**理解度の確認**
(a) ホタル見物の文章のうち、「彼とわたしは車の中で」で始まる段落を、主な内容を保ったまま一文に短くまとめてください。
(b) ホタル見物の文章を、最後の文の後から書き継いでください。

地元でも見れるところはあるんだけど、私を連れて夜の町をドライブしたかったからしい

どこまで行くん?

姫路のほうやで
ヤマサキってとこ

知らんわ〜
ユメサキじゃなくて
ヤマサキ

宍粟市に
ほたるが出る里があって
キレイやから
一緒に見に行くねん

そうなん。
嬉しい!嬉しいんやけど
悲しいお知らせがある


虫めっちゃ嫌いやねん
光ってるのを遠巻きに
見るだけなら、、、

うん。
わかった 

彼とわたしは車の中で
たわいもない話をして
ふざけあって
一緒に歌を歌いながら
目的地に向かった

夜のドライブは楽しい
高速の街灯が流れてく
景色が街から山へと変わる

ホタルおるかなぁ?
彼はワクワクしながら言った


車を停めて
小川の近くに行った

真っ暗やん……


全然おらへん


彼の頭の中の映像はホタルだらけだったらしく、現実を目の前に、ちょっと悲しそうだった。

**表示データ**
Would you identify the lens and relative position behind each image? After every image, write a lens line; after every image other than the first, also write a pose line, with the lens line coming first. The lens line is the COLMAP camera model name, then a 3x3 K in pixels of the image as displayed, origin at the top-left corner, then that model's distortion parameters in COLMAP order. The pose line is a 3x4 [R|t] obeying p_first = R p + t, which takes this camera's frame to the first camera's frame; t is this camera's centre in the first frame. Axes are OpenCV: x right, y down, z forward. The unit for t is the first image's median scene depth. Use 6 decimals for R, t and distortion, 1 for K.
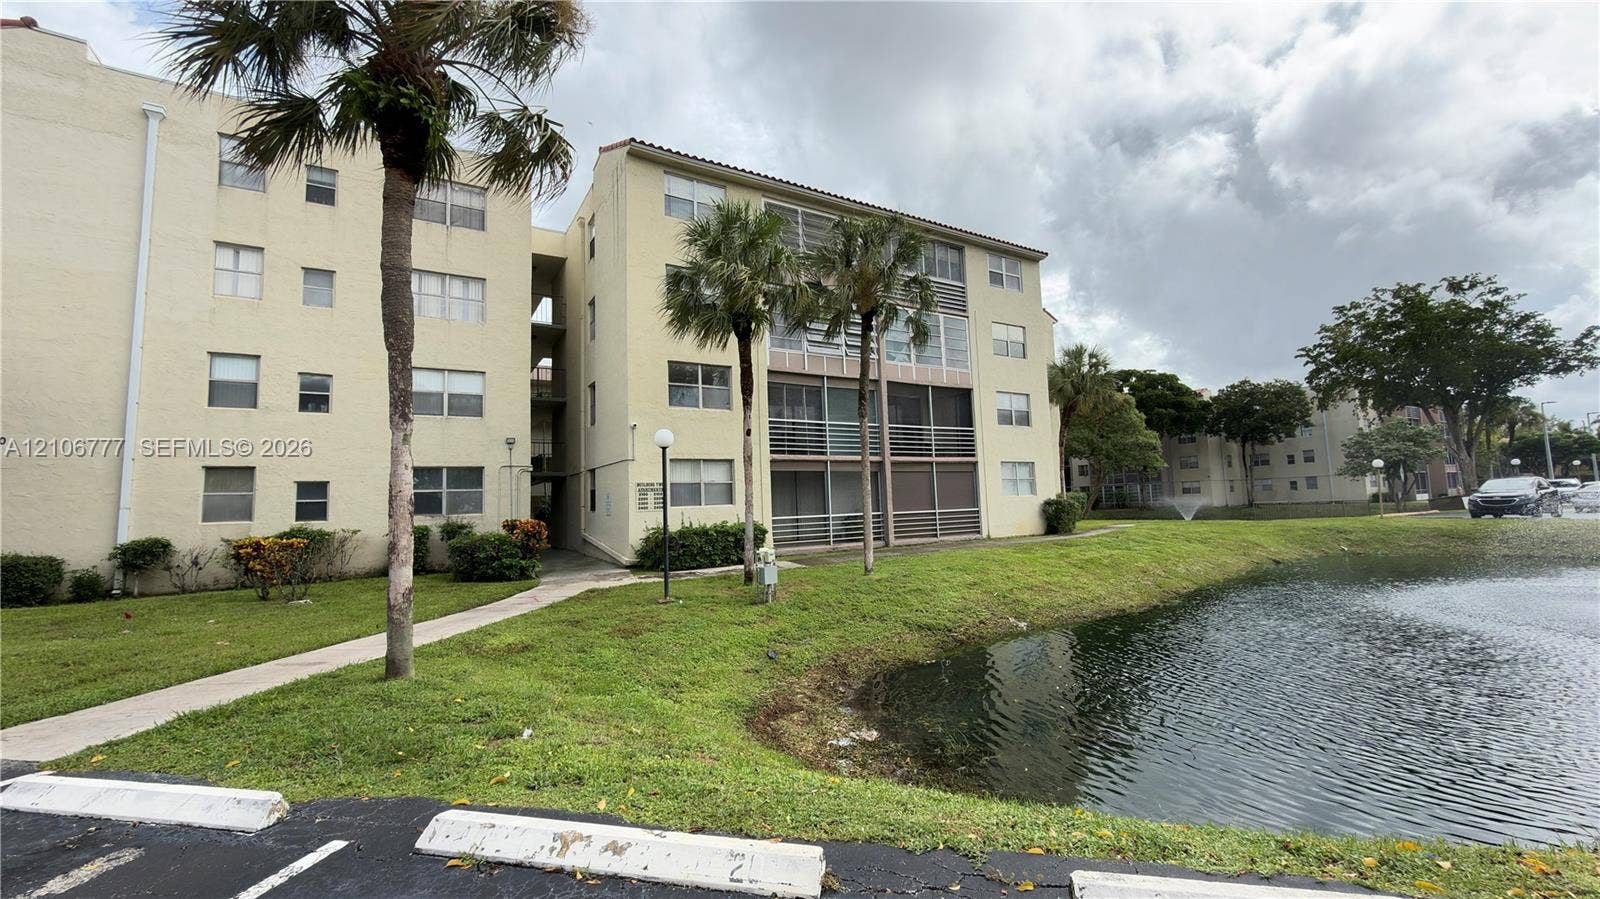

**解答**
(a) 彼とわたしは車内でたわいもない話をしてふざけあい、一緒に歌いながら目的地へ向かった。

(b)
まぁ、こんなことも
ありますよね〜〜っ!
連れてきてくれて
ありがとう
わたしが
元気なかったからやろ


会えて嬉しかった


ぼくも
会いたかったし
ちょっとでも
元気でたらええなと
思ったんやけど
おらへんかったな


平日の夜に時間をかけて
ホタルを見に行ったら
1匹もいなかったことを
2人でくすくす笑った

重たい湿気とやわらかな空気、肌の汗ばみを感じながら、彼の腕に包まれた。


18年前の6月のおはなし。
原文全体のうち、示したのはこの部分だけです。